Pierres ventilées
- Creative Fields Expositions personnelles
Les pierres ventilées, thème récurrent dans l’oeuvre de l’artiste, ont été présentées pour la première fois à la galerie “Le Bateau Ivre” en 1989. Il s’agit de l’association de pierres calcaires qui présente une légère courbure naturelle avec des ventilateurs généralement trouvés aux puces. Les éléments sont placés adéquatement à bonne distance de sorte que la pierre semble avoir été façonnée par le vent…

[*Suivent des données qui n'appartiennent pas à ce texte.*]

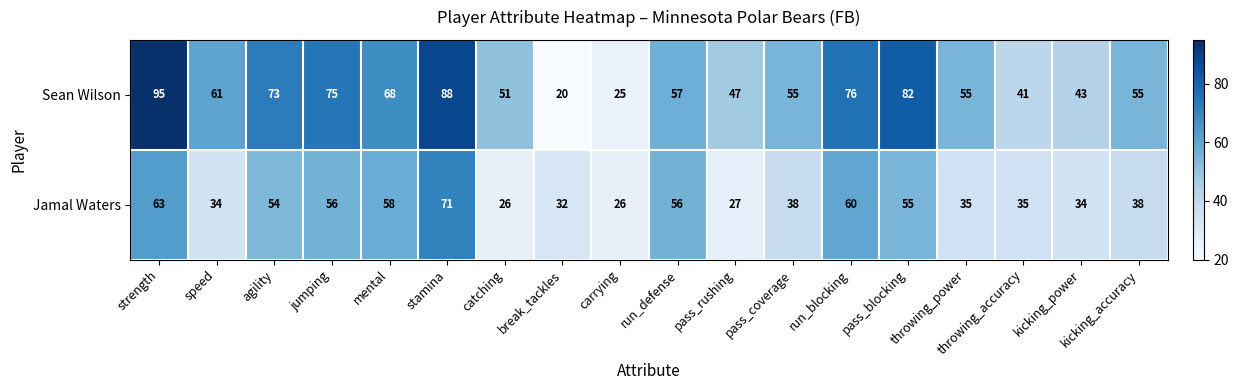

At how many categories does at least one series exceed 31?

17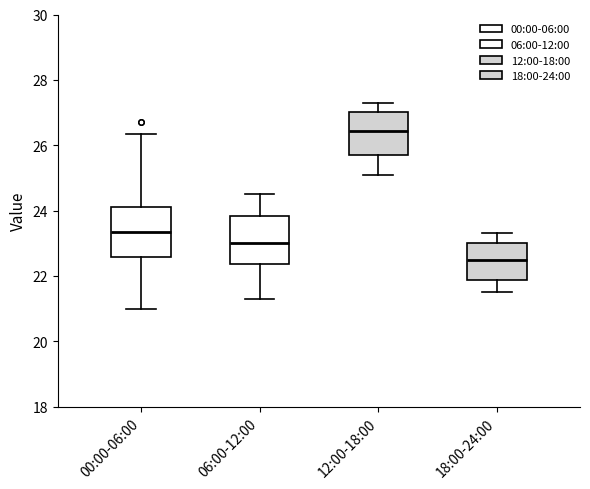

Reading left to right, transcribe this box plot: for each box, give where its median line is, the range the box spans, and where its two whiskers end, as read against the y-axis. The values are not printed on the chart, so give them approximately, as read against the axis.

00:00-06:00: median 23.4, box 22.6 to 24.2, whiskers 21.0 to 26.4
06:00-12:00: median 23.0, box 22.4 to 23.8, whiskers 21.4 to 24.6
12:00-18:00: median 26.4, box 25.8 to 27.0, whiskers 25.2 to 27.4
18:00-24:00: median 22.6, box 21.8 to 23.0, whiskers 21.6 to 23.4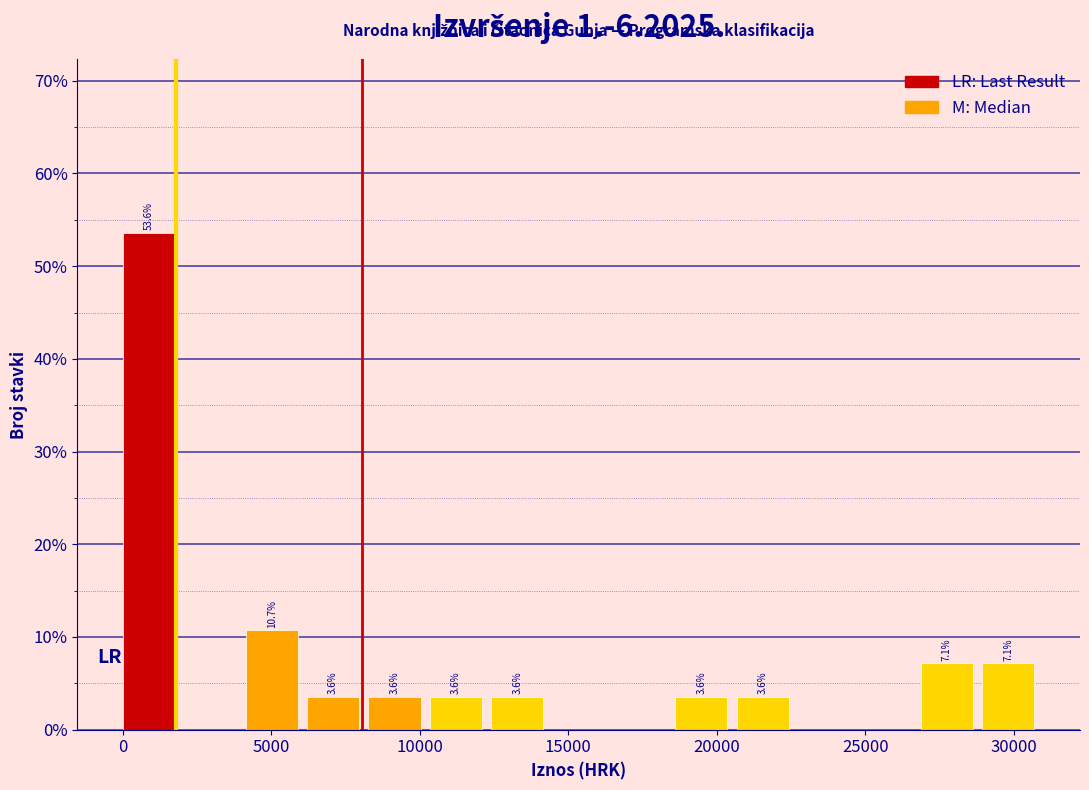

Over which range of the x-axis is the bar tallest?

0 to 2000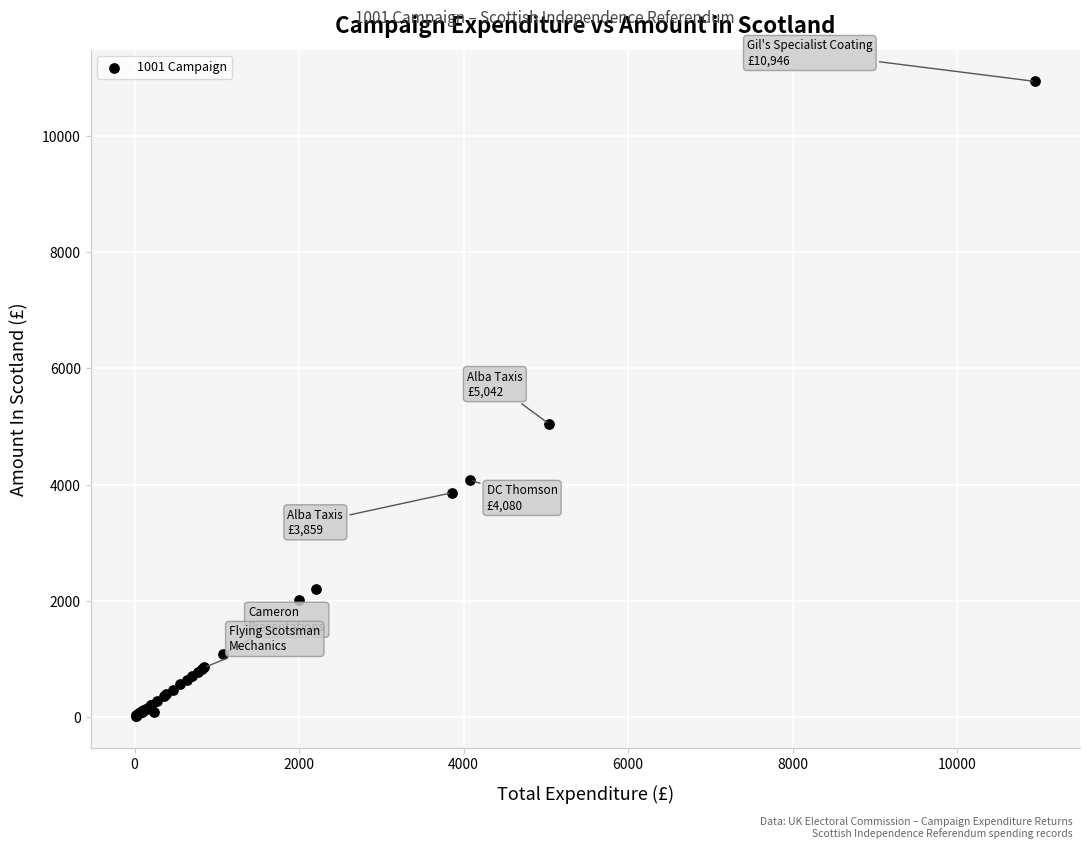

What Y value in the scatter plot is closest to 5479?

5041.8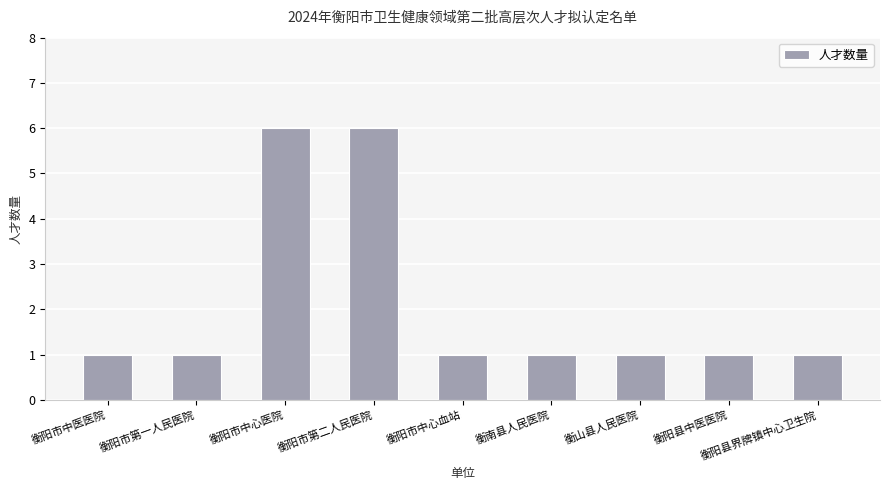

True or false: the data shows 1 at 衡阳市中心血站.

True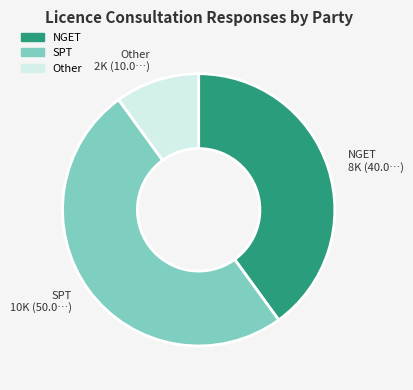

What is the ratio of the value at SPT to the value at Other?

5.0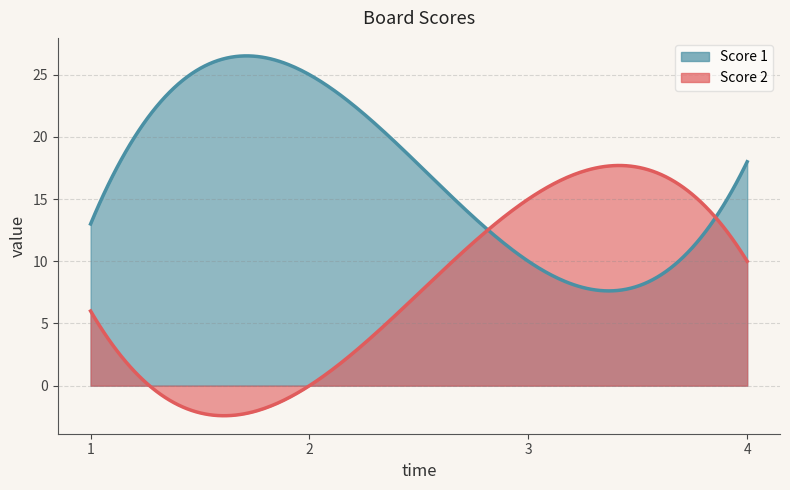

In Score 1, how many points are lower than both neighbors (excluding endpoints)?

1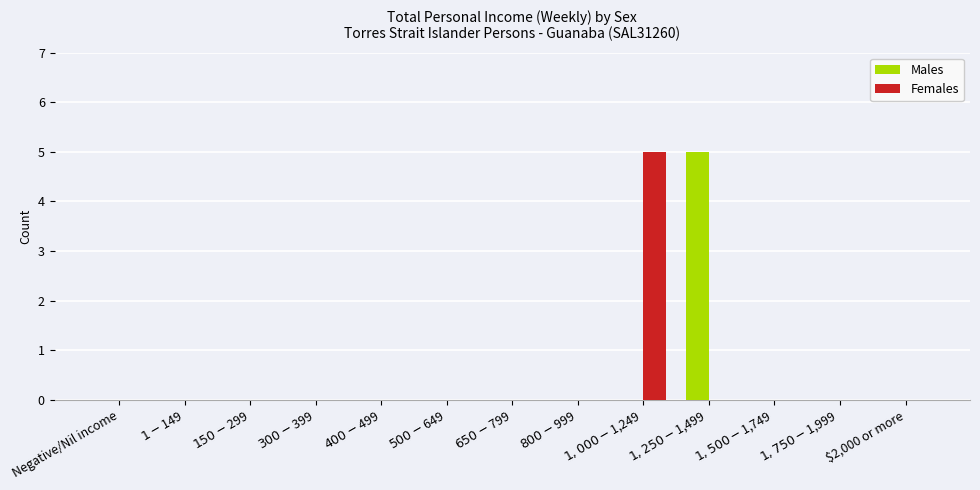

The value of Males at $650-$799 is 0. True or false?

True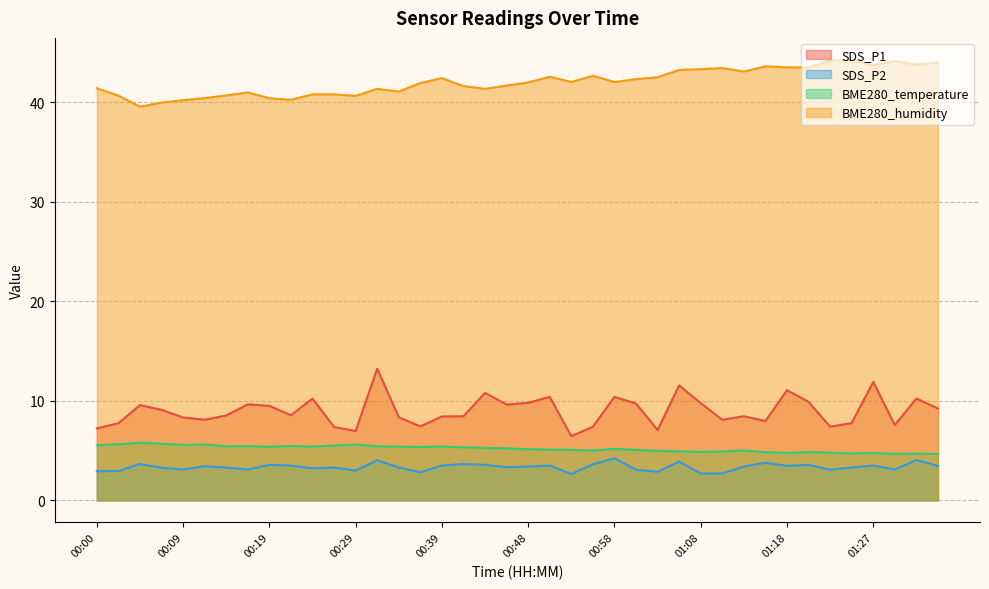

What is the average value of the BME280_temperature series?

5.2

Daniel Dutrieux : poète, tailleur de roche, méditateur du monde. Il est né en Belgique et connaît la géologie réelle et interprétée de son pays ; il nous rappelle de façon latérale qu’il parcourt l’espace du dedans. Les hauts volumes qu’il lève en site et en charpente sont écrits comme des transparences qui ne dévoilent un sens que grâce à des points de repère. Parfois, il s’agit de palper la masse afin que débute une parole : ce sont les travaux consacrés à l’étude de la matière, et qui sont un crible d’elle. D’autres fois, ce sont des pistes, dégagées de toute vue esthétique, permettant de se guider à l’aide de quelques signes, de quelques recels – , l’humus devient oracle, la Terre s’ouvre à un arrière-fond allusif. Tout cela ne serait qu’une conscience se mettant en travers d’un intelligible – or, le recours au langage des aveugles, le Braille, se montre ici forme et acte, et ainsi le réel est-il d’abord unité, et non corps parfait. Semblable à une entreprise spinozienne, l’oeuvre de l’artiste conquiert le logis où nous avons été jetés pour vivre, aimer et mourir. L’art s’apparente à un mode de connaissance mais, ne se soutenant jamais d’un savoir légal, il laisse advenir un absolu tangible, non fini, éternel parce que présent. Voici le charbon valant pour un nouvel équilibre des Nombres. Voici une pierre ventilée qui signifie la controverse inouïe entre Eole et les Titans des origines. Avec cet essai d’une nomenclature universelle qui ne fût un calcul tourné vers soi, l’illusion qui nous tenait séparés des choses – nos langues, nos symboles – cesse de nous écarteler, et le monde s’abîme-t-il dans une divine imprudence qui le subtilise et le retrouve.